Adanya pencabutan, pembatalan, atau revisi ayat (nasikh dan mansukh) yang yang
hanya dibatalkan hukumnya saja, sementara status ayatnya masih ada sehingga masih
tercantum di dalam kitab suci Al-Quran, menurut ulama memiliki hikmah yang penting
untuk diketahui.

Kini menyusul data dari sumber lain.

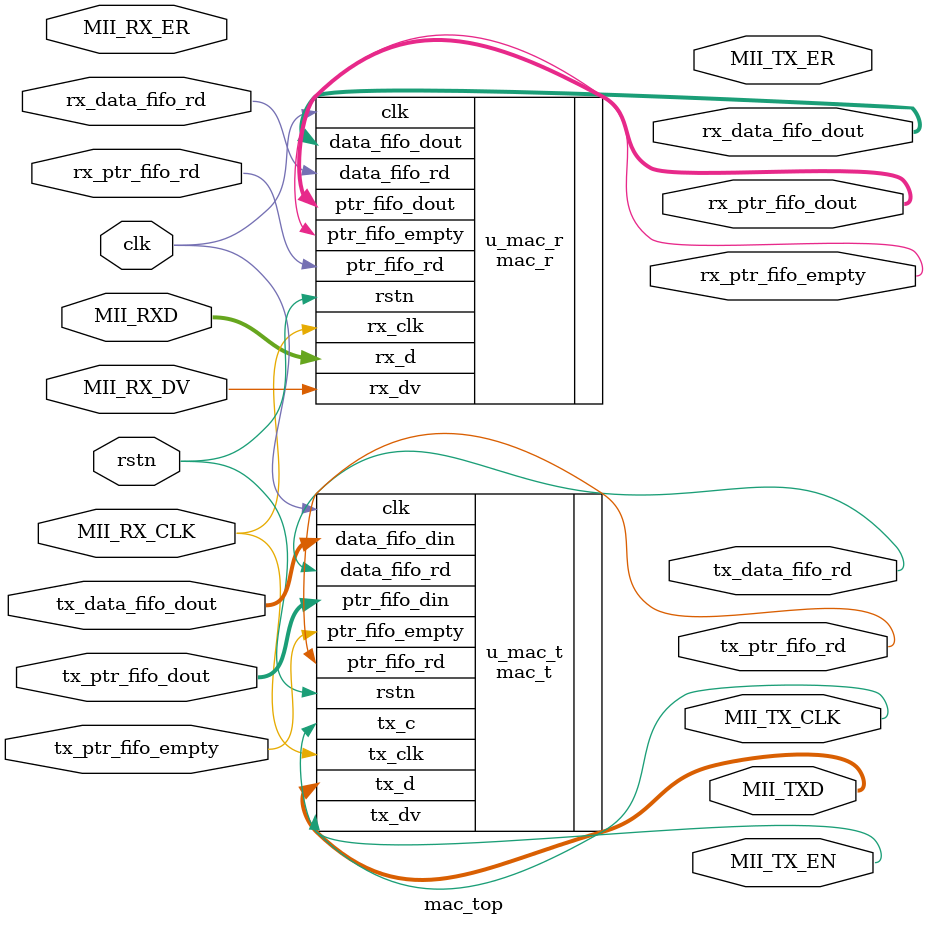
<source format=v>
`timescale 1ns / 1ps

module mac_top(
    input              clk,
	input              rstn,
    input     [3:0]    MII_RXD,
    input              MII_RX_DV,
    input              MII_RX_CLK,
    input              MII_RX_ER,
                  
    output    [3:0]    MII_TXD,
    output             MII_TX_EN,
    output              MII_TX_CLK,
    output             MII_TX_ER,
 
    /*output             e_reset,
    output             e_mdc,
    inout              e_mdio,*/
                  
    output             tx_data_fifo_rd,
    input     [7:0]    tx_data_fifo_dout,
    output             tx_ptr_fifo_rd,
    input     [15:0]   tx_ptr_fifo_dout,
    input              tx_ptr_fifo_empty,
                  
    input             rx_data_fifo_rd,
    output    [7:0]   rx_data_fifo_dout,
    input             rx_ptr_fifo_rd,
	output    [15:0]  rx_ptr_fifo_dout,
    output            rx_ptr_fifo_empty
    );
/*assign e_reset = 1'b1;
miim_top miim_top_m0(
    .reset_i            (1'b0),
    .miim_clock_i       (MII_RX_CLK),
    .mdc_o              (e_mdc),
    .mdio_io            (e_mdio),
    .link_up_o          (),                  //link status
    .speed_o            (),                  //link speed
    .speed_override_i   (2'b11)              //11: autonegoation
    );              */ 
 
mac_r u_mac_r(
    .clk(clk),
    .rstn(rstn),
    .rx_clk(MII_RX_CLK),
    .rx_d(MII_RXD),
    .rx_dv(MII_RX_DV),
    .data_fifo_rd(rx_data_fifo_rd),
    .data_fifo_dout(rx_data_fifo_dout),
    .ptr_fifo_rd(rx_ptr_fifo_rd),
    .ptr_fifo_dout(rx_ptr_fifo_dout),
    .ptr_fifo_empty(rx_ptr_fifo_empty)
    );
mac_t u_mac_t(
    .clk(clk),
    .rstn(rstn),
    .tx_clk(MII_RX_CLK),
    .tx_d(MII_TXD),
    .tx_dv(MII_TX_EN),
    .data_fifo_rd(tx_data_fifo_rd),
    .data_fifo_din(tx_data_fifo_dout),
    .ptr_fifo_rd(tx_ptr_fifo_rd),
    .ptr_fifo_din(tx_ptr_fifo_dout),
    .ptr_fifo_empty(tx_ptr_fifo_empty)  ,
    .tx_c(MII_TX_CLK)        
    );
    
    
endmodule

</source>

Masuk kategori penting sebab seorang Muslim yang tidak mengetahui
hikmah tersebut, bisa terjerumus pada tindakan menghujat Al-Quran sebab menganggap di
dalam Al-Quran dianggap ada ayat yang tak lagi berguna.
Berdasarkan keterangan Imam As-Suyuthi di dalam kitab Al-Itqan, berikut hikmah
dari keberadaan nasakh dan mansukh atau ayat yang hanya dibatalkan hukumnya saja,
sementara status ayatnya masih ada di dalam Al-Quran.

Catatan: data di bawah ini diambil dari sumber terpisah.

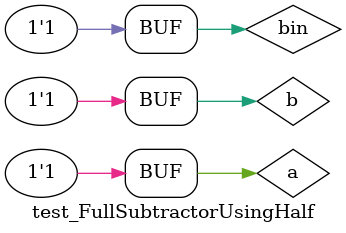
<source format=v>
`timescale 1ns / 1ps

module test_FullSubtractorUsingHalf();

    reg a,b,bin;
    wire d,bout;
    
    FullSubtractorUsingHalf FS1(a,b,bin,d,bout);
    
    initial begin
            a=0; b=0; bin=0;
        #10 a=0; b=0; bin=1;
        #10 a=0; b=1; bin=0;
        #10 a=0; b=1; bin=1;
        #10 a=1; b=0; bin=0;
        #10 a=1; b=0; bin=1;
        #10 a=1; b=1; bin=0;
        #10 a=1; b=1; bin=1;
    end

endmodule

</source>
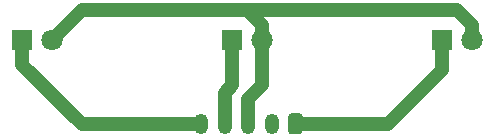
<source format=gbr>
G04 #@! TF.GenerationSoftware,KiCad,Pcbnew,5.1.5-52549c5~84~ubuntu18.04.1*
G04 #@! TF.CreationDate,2020-03-02T21:01:08-05:00*
G04 #@! TF.ProjectId,left-board_rev2,6c656674-2d62-46f6-9172-645f72657632,rev?*
G04 #@! TF.SameCoordinates,Original*
G04 #@! TF.FileFunction,Copper,L2,Bot*
G04 #@! TF.FilePolarity,Positive*
%FSLAX46Y46*%
G04 Gerber Fmt 4.6, Leading zero omitted, Abs format (unit mm)*
G04 Created by KiCad (PCBNEW 5.1.5-52549c5~84~ubuntu18.04.1) date 2020-03-02 21:01:08*
%MOMM*%
%LPD*%
G04 APERTURE LIST*
%ADD10O,1.200000X1.750000*%
%ADD11C,0.100000*%
%ADD12C,1.800000*%
%ADD13R,1.800000X1.800000*%
%ADD14C,1.200000*%
G04 APERTURE END LIST*
D10*
X115444000Y-45212000D03*
X117444000Y-45212000D03*
X119444000Y-45212000D03*
X121444000Y-45212000D03*
G04 #@! TA.AperFunction,ComponentPad*
D11*
G36*
X123818505Y-44338204D02*
G01*
X123842773Y-44341804D01*
X123866572Y-44347765D01*
X123889671Y-44356030D01*
X123911850Y-44366520D01*
X123932893Y-44379132D01*
X123952599Y-44393747D01*
X123970777Y-44410223D01*
X123987253Y-44428401D01*
X124001868Y-44448107D01*
X124014480Y-44469150D01*
X124024970Y-44491329D01*
X124033235Y-44514428D01*
X124039196Y-44538227D01*
X124042796Y-44562495D01*
X124044000Y-44586999D01*
X124044000Y-45837001D01*
X124042796Y-45861505D01*
X124039196Y-45885773D01*
X124033235Y-45909572D01*
X124024970Y-45932671D01*
X124014480Y-45954850D01*
X124001868Y-45975893D01*
X123987253Y-45995599D01*
X123970777Y-46013777D01*
X123952599Y-46030253D01*
X123932893Y-46044868D01*
X123911850Y-46057480D01*
X123889671Y-46067970D01*
X123866572Y-46076235D01*
X123842773Y-46082196D01*
X123818505Y-46085796D01*
X123794001Y-46087000D01*
X123093999Y-46087000D01*
X123069495Y-46085796D01*
X123045227Y-46082196D01*
X123021428Y-46076235D01*
X122998329Y-46067970D01*
X122976150Y-46057480D01*
X122955107Y-46044868D01*
X122935401Y-46030253D01*
X122917223Y-46013777D01*
X122900747Y-45995599D01*
X122886132Y-45975893D01*
X122873520Y-45954850D01*
X122863030Y-45932671D01*
X122854765Y-45909572D01*
X122848804Y-45885773D01*
X122845204Y-45861505D01*
X122844000Y-45837001D01*
X122844000Y-44586999D01*
X122845204Y-44562495D01*
X122848804Y-44538227D01*
X122854765Y-44514428D01*
X122863030Y-44491329D01*
X122873520Y-44469150D01*
X122886132Y-44448107D01*
X122900747Y-44428401D01*
X122917223Y-44410223D01*
X122935401Y-44393747D01*
X122955107Y-44379132D01*
X122976150Y-44366520D01*
X122998329Y-44356030D01*
X123021428Y-44347765D01*
X123045227Y-44341804D01*
X123069495Y-44338204D01*
X123093999Y-44337000D01*
X123794001Y-44337000D01*
X123818505Y-44338204D01*
G37*
G04 #@! TD.AperFunction*
D12*
X102870000Y-38100000D03*
D13*
X100330000Y-38100000D03*
D12*
X120650000Y-38100000D03*
D13*
X118110000Y-38100000D03*
D12*
X138430000Y-38100000D03*
D13*
X135890000Y-38100000D03*
D14*
X102870000Y-38100000D02*
X105410000Y-35560000D01*
X138430000Y-36827208D02*
X138430000Y-38100000D01*
X137162792Y-35560000D02*
X138430000Y-36827208D01*
X120650000Y-36827208D02*
X120650000Y-38100000D01*
X119382792Y-35560000D02*
X120650000Y-36827208D01*
X118745000Y-35560000D02*
X119382792Y-35560000D01*
X118745000Y-35560000D02*
X137162792Y-35560000D01*
X105410000Y-35560000D02*
X118745000Y-35560000D01*
X120650000Y-38100000D02*
X120650000Y-41910000D01*
X119444000Y-43116000D02*
X119444000Y-45212000D01*
X120650000Y-41910000D02*
X119444000Y-43116000D01*
X135890000Y-40640000D02*
X135890000Y-38100000D01*
X123444000Y-45212000D02*
X131318000Y-45212000D01*
X131318000Y-45212000D02*
X135890000Y-40640000D01*
X117444000Y-42576000D02*
X117444000Y-45212000D01*
X118110000Y-38100000D02*
X118110000Y-41910000D01*
X118110000Y-41910000D02*
X117444000Y-42576000D01*
X113644000Y-45212000D02*
X115444000Y-45212000D01*
X105342000Y-45212000D02*
X113644000Y-45212000D01*
X100330000Y-38100000D02*
X100330000Y-40200000D01*
X100330000Y-40200000D02*
X105342000Y-45212000D01*
M02*

</source>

Pertama, untuk menunjukkan bahwa antara ayat dan hukum yang dikandungnya
memiliki fungsi sendiri-sendiri. Ayat fungsinya adalah untuk dibaca. Membaca ayat Al-
Quran tanpa memahami maknanya, tetap memperoleh pahala tersendiri. Sedang hukum
yang dikandung ayat tersebut berfungsi untuk dipelajari dan diamalkan. Pada saat suatu
ayat dibatalkan kandungan maknanya dan status bunyi ayatnya masih dinyatakan termasuk
bagian dari Al-Quran, sehingga tatkala membaca ayat tersebut tetap terhitung ibadah,
pembaca Al-Quran akan tahu bahwa keutamaan ayat-ayat Al-Quran tidak bergantung
sepenuhnya terhadap makna yang dikandungnya. Namun juga bergantung bahwa ayat itu
merupakan firman Allah dan dinyatakan sebagai ayat suci Al-Quran.

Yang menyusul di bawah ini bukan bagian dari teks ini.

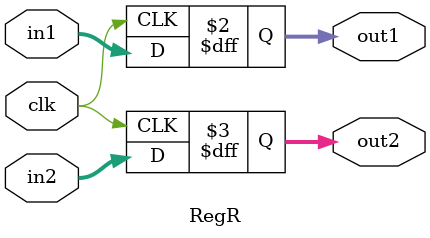
<source format=v>
module RegR (clk, in1, out1, in2, out2);

	input clk;
	input [7:0] in1, in2;
	output reg [7:0] out1, out2;
	
	always @(posedge clk)
	begin
		out1 <= in1;
		out2 <= in2;
   end
endmodule 
</source>
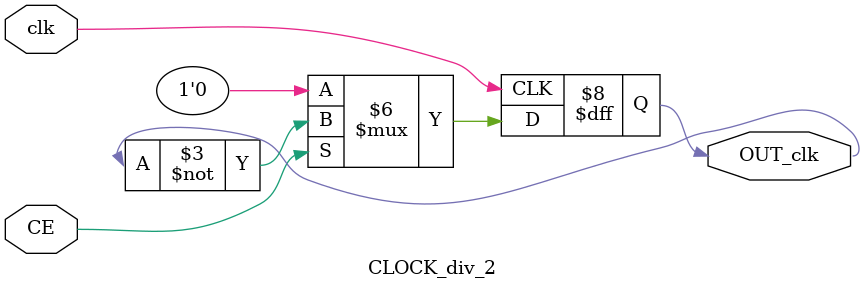
<source format=v>
`timescale 1ns / 1ps
module CLOCK_div_2(input clk,input CE,output reg OUT_clk);
initial 
	OUT_clk <= 1'b0;

always@(posedge clk)begin
if(CE == 1)
	OUT_clk <= ~OUT_clk;
else
	OUT_clk <= 1'b0;
end
endmodule

</source>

Kedua, proses pencabutan serta pembatalan suatu hukum umumnya disertai
pergantian ke hukum yang lebih ringan, sebagaimana dalam contoh di atas. Pencabutan
suatu hukum tanpa disertai pencabutan status bunyi ayatnya, dapat menjadi pengingat bagi
manusia terhadap keberadaan rahmat Allah kepada hamba-Nya berupa proses memberi
keringanan dalam melakukan kewajiban. Setiap pembaca Al-Quran menemui suatu ayat
yang telah dicabut hukum yang dikandunganya, ia akan berusaha mencari tahu hukum
penggantinya. Disaat tahu hukum penggantinya lebih ringan dari hukum pertama, ia akan
tahu sifat belas kasih Allah dalam menitahkan kewajiban kepada hamba-Nya (Nahjut
Taisir/150). Wallahu A’lam.
BAB III

PENUTUP

A. Kesimpulan
Naskh adalah menghapus hukum syara’ dengan dalil/khitab syara’ yang lain. Naskh
terdiri dari; adanya pernyataan yang menunjukkan terjadi pembatalan hukum yang telah
ada, harus ada nāsikh, harus ada mansūkh dan harus ada yang dibebani hukum atasnya.
Dalam menghapus hukum shara’ tersebut ada beberapa syarat yang harus dipenuhi, yakni:
Hukum yang mansūkh (dihapus) adalah hukum shara’, Dalil naskh harus datang lebih dulu
daripada mansūkh, khitab yang mansūkh hukumnya tidak terikat dengan waktu. Dalam
cakupannya naskh dibagi menjadi tiga, antara lain: Naskh Al-Quran dengan Al-Quran,
naskh sunnah dengan sunnah, dan naskh sunnah dengan Al-Quran. Terdapat beberapa
pendapat mengenai ayat yang mansūkh. Di antaranya pendapat mengenai jumlah ayat dan
ayat tersebut. Al Nahas berpendapat jumlah ayat yang dimansūkh berjumlah 100 ayat.
Suyuṭiy berpendapat terdapat 20 ayat, sedangkan Al Shaukaniy berpendapat 8 ayat.